Den sogenannten Jo-Jo-Effekt wollen auch die Grünen vermeiden: «Wir sollten nicht möglichst schnell, sondern möglichst sicher öffnen», erklärt Balthasar Glättli, Präsident der Grünen Partei Schweiz mit Blick auf die angekündigte Lockerung der Corona-Massnahmen. 

Glättli kritisiert, dass man fast ein Jahr nach Ausbruch der Pandemie noch immer nicht wisse, wo sich die Leute angesteckt hätten. Eine brauchbare Datenlage und genug Kapazitäten im Contact Tracing seien zwingende Voraussetzungen für eine vernünftige Corona-Strategie und damit weitere Öffnungsschritte Anfang März, schreibt er in einer Mitteilung.



Die Grüne Partei begrüsst, dass der Bundesrat nun die Mittel für die Härtefall-Unterstützung weiter aufstockt. Damit die Härtefall-Unterstützung rechtzeitig bei den Unternehmen ankomme, müssten nun aber rasch die bürokratischen Hürden abgebaut werden.

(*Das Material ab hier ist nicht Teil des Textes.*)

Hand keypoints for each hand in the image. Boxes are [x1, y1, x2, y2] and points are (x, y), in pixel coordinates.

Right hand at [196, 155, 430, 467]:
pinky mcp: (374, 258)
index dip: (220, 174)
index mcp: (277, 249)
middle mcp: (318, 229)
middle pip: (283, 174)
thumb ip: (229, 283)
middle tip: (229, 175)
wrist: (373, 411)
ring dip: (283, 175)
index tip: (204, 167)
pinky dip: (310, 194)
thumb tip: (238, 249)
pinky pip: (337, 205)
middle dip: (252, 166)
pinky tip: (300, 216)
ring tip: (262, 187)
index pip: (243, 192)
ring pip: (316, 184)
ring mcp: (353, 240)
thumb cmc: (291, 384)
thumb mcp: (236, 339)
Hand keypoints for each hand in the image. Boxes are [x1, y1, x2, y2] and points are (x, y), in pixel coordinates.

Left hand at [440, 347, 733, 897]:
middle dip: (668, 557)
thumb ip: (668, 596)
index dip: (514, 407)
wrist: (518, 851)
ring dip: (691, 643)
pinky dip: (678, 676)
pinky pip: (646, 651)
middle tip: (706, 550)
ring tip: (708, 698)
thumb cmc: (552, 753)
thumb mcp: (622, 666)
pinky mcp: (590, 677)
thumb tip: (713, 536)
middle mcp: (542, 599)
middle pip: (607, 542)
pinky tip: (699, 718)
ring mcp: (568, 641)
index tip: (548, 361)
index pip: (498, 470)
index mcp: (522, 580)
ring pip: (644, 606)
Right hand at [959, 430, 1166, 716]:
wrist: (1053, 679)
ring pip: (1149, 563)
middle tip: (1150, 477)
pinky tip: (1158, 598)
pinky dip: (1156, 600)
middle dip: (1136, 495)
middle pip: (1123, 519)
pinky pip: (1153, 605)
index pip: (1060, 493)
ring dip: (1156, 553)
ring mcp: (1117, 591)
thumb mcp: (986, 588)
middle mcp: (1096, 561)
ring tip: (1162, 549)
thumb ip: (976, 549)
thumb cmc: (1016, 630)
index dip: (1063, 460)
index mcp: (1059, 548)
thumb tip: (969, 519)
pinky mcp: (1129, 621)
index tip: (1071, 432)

Für die Grünliberale Partei Schweiz (GLP) ist eine schrittweise Lockerung, eng abgestimmt mit der Wissenschaft, der richtige Weg, wie GLP-Präsident Jürg Grossen auf Twitter schreibt. Zu rasche Lockerungen, eine dritte Welle und erneute Verschärfungen wären aus seiner Sicht gesundheitlich und wirtschaftlich der Worst Case.

Kritik von der SVP

Derweil kritisiert die SVP Schweiz die Entscheide des Bundesrats: «Dass die willkürliche und schädliche Corona-Politik weitergeführt werden soll, ist inakzeptabel», heisst es in einem Statement auf Twitter. Die Kantone müssten «dieser mutlosen Berset-Strategie eine Absage erteilen», schreibt die Partei weiter. Mit Berufung auf die Petition «Stop Lockdown» fordert die SVP,  dass am 1. März «alle» öffnen können.

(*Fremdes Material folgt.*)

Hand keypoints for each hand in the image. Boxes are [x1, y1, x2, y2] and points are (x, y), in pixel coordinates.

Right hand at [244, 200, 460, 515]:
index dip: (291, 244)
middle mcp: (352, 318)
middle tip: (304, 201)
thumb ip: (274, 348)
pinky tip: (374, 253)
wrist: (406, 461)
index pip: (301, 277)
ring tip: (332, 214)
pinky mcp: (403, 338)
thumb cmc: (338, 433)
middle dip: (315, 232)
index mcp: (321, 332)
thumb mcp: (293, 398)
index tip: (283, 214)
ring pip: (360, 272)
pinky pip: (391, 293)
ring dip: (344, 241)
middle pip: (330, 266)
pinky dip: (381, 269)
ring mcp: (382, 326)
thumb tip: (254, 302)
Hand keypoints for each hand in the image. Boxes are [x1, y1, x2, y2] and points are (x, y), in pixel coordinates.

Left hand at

Die Mitte sieht «erste Diskussionsgrundlage»

«Die Mitte» schreibt in einem Communiqué als Reaktion auf die Entscheide, dass man «den bundesrätlichen Vorschlag als eine erste Diskussionsgrundlage» beurteile. Es sei nun «an den Kantonen, die geplanten Öffnungsschritte gemeinsam zu beurteilen und eine klare und geeinte Haltung dazu zu präsentieren». Weiter heisst es in dem Schreiben, dass die Partei es begrüsse, dass der Bundesrat «endlich auch wieder eine Neuauflage der Covid-Kredite vorbereitet». 

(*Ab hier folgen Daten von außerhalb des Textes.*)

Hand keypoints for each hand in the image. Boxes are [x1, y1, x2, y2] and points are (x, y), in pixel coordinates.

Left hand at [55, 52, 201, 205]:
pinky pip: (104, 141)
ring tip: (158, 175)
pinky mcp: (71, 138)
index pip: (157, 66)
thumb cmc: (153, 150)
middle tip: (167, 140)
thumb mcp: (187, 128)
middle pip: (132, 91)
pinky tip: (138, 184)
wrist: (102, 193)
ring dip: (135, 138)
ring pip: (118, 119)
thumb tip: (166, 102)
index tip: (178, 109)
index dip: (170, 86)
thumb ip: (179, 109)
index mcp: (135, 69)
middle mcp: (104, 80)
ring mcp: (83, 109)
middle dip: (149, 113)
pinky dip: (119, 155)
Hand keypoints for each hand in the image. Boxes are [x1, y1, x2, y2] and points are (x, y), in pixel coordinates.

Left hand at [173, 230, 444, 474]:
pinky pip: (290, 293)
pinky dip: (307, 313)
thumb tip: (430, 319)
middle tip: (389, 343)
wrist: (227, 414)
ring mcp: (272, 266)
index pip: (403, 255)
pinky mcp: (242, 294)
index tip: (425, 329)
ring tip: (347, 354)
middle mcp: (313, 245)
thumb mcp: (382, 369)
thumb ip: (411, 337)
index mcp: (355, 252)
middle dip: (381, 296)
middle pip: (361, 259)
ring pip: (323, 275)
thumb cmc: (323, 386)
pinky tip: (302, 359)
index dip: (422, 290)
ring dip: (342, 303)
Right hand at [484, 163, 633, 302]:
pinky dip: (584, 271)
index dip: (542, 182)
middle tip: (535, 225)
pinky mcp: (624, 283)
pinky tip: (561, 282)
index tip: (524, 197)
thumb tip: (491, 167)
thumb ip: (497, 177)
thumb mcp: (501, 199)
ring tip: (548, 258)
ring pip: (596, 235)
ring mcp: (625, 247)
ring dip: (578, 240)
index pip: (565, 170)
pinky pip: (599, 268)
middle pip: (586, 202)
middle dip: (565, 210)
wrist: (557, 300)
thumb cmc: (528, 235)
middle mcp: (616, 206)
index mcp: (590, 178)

Es müsse dem Bundesrat gelingen, «eine Perspektive und Vertrauen zu schaffen». Parteipräsident Gerhard Pfister wird mit den Worten zitiert: «Damit die Bevölkerung die Massnahmen weiterhin mitträgt, muss der Bundesrat nächste Woche eine kohärente, gut nachvollziehbare Öffnungsstrategie unter Einbezug der Test- und Impfstrategie beschliessen.» Gefordert wurde etwa eine Anpassung oder Aufhebung der als «schwer verständlich» kritisierten 5-Personen-Regel im Innenbereich.

FDP sieht «keine langfristige Planungssicherheit»

«Zwischen Hoffnung und Enttäuschung» changiert die Reaktion der FDP gemäss einer so überschriebenen Mitteilung. Die Ankündigungen des Bundesrats böten «eine erste Perspektive für die Menschen und Unternehmen in der Schweiz, bleiben aber noch recht vage und bieten keine langfristige Planungssicherheit», teilte die Partei mit.

Die Entscheide würden Kultur, Sport und Gastronomie benachteiligen – man begrüsse jedoch die Freigabe zusätzlicher Unterstützungsbeiträge. Weiter fordert die FDP in ihrem Schreiben eine Verstärkung der Impfkampagne: «Sobald die gesamte Risikogruppe geimpft ist, sind die Einschränkungen soweit wie möglich aufzuheben».

Sobald es wissenschaftlich bestätigt sei, dass Geimpfte auch nicht mehr ansteckend seien, dürften Geimpfte nicht mehr durch einschneidende Massnahmen wie Quarantäne und anderes eingeschränkt werden.